At war with Mexico. But with Mexico, diplomacy gave way to aggression. Polk sent troops to Texas, ostensibly to protect it, but also to provoke a conflict. The opportunity arose on April 25, 1846, when Mexican troops attacked a U.S. patrol in disputed territory. Declaring that “American blood had been shed on American soil,” Polk secured a declaration of war from Congress. The resulting conflict culminated in the U.S. conquest of Mexico City on September 15, 1847, and the Treaty of Guadalupe Hidalgo on February 2, 1848. This treaty recognized the annexation of Texas and ceded vast territories to the U.S., including California (which experienced the Gold Rush in 1848), Nevada, Utah, parts of Colorado, New Mexico, and Arizona.

A true empire, further expanded by the Treaty of La Mesilla in 1854.

Caribbean and Philippines: McKinley and the overseas empire

The acquisitions between 1803 and 1854 encompassed the continental United States. However, merchants and shipowners from New England sought dominion over the seas. After 1850, the allure of the Pacific Ocean and its commercial routes grew, leading to the 1856 Guano Island Act, which allowed U.S. citizens to claim uninhabited islands rich in bird-droppings fertilizer. Dozens of islands came under U.S. control, some of which remain so today. But a true overseas empire required more.

DALL’ALASKA A CUBA. In 1867, the U.S. purchased Alaska from Russia for $7.2 million. Three decades later, attention turned to Cuba, where a war for independence from Spain had erupted in 1868, with covert U.S. support. The resurgence of the Cuban revolt in 1895 presented an opportunity for President William McKinley, who took office in 1896. Fueled by sensationalist newspapers led by Hearst and Pulitzer, and the aggressive actions of Navy Undersecretary Teddy Roosevelt, the battleship Maine was dispatched to Havana.

The tragedy of Maine. This act of “gunboat diplomacy” turned tragic when the Maine exploded and sank in 1898, resulting in 261 deaths. Despite the possibility of an accident, Roosevelt promoted the narrative of a Spanish attack. This narrative, amplified by inflammatory headlines (“Remember the Maine!
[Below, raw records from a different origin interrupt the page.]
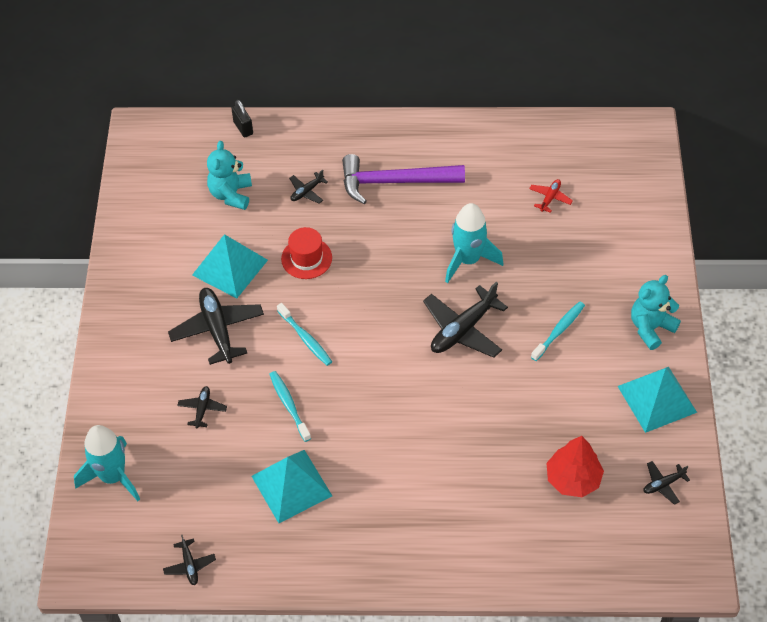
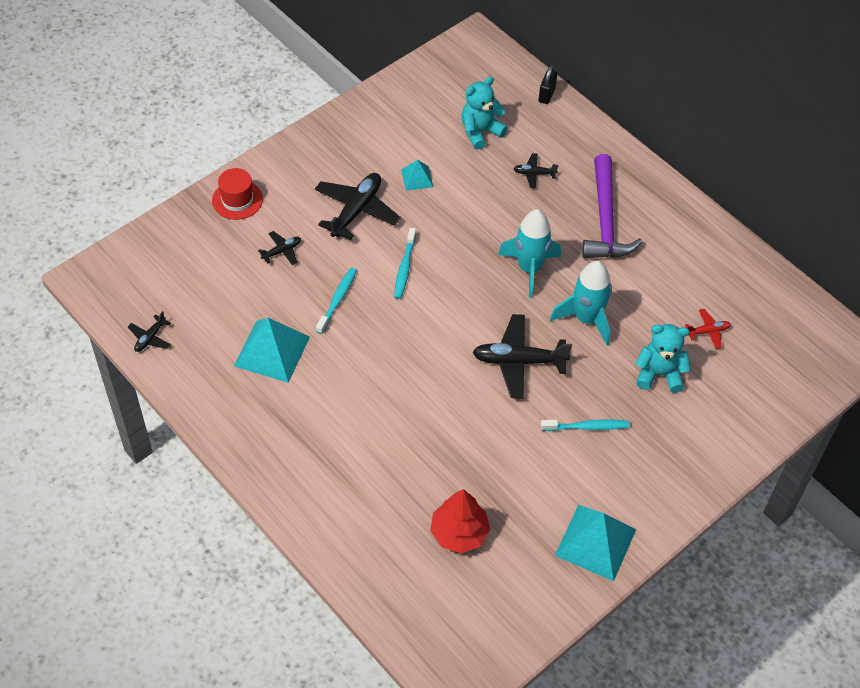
camera: 45 degrees right, 0 degrees up
(113, 476) = (177, 241): turquoise rocket -> turquoise rocket (529, 269)
(230, 267) = (417, 178): turquoise pyramid -> turquoise pyramid, size x0.52
(306, 258) = (475, 217): red hat -> red hat (237, 200)
(394, 182) = (605, 220): purple hammer -> purple hammer turned 135 degrees counterclockwise
(650, 328) = (660, 490): turquoise teddy bear -> turquoise teddy bear (659, 374)
(663, 484) = (518, 602): black plane -> none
To hell with Spain!”), propelled the U.S. into war with Spain within six weeks, leading to the intervention of American troops in Cuba, including Roosevelt’s volunteer regiment.

The conflict resulted in an independent Cuba (though under U.S. protectorate status until Fidel Castro’s revolution 60 years later, with the U.S. base at Guantanamo Bay remaining), the cession of Puerto Rico, and Roosevelt’s orchestration of Panama’s separation from Colombia in 1903 to facilitate the construction of the Panama Canal, controlled by the U.S. until 1999.

Finrocessory in Hawaii. The defeat of Spain also spurred U.S. ambitions in the Pacific. The “guano policy” evolved in 1893 with a U.S.-backed coup d’état in the Kingdom of Hawaii, where the U.S. had long-standing economic and strategic interests. As an independence revolt erupted in the Spanish-dominated Philippines in 1896, the Spanish-American War extended to the archipelago. While initially welcomed as liberators by some Filipinos, the U.S. faced a protracted guerrilla war lasting until 1913, marked by atrocities comparable to the later conflict in Vietnam. 1898 marked the culmination of a century of U.S. territorial expansion, with the annexation of Hawaii, alongside the Caribbean and the Philippines.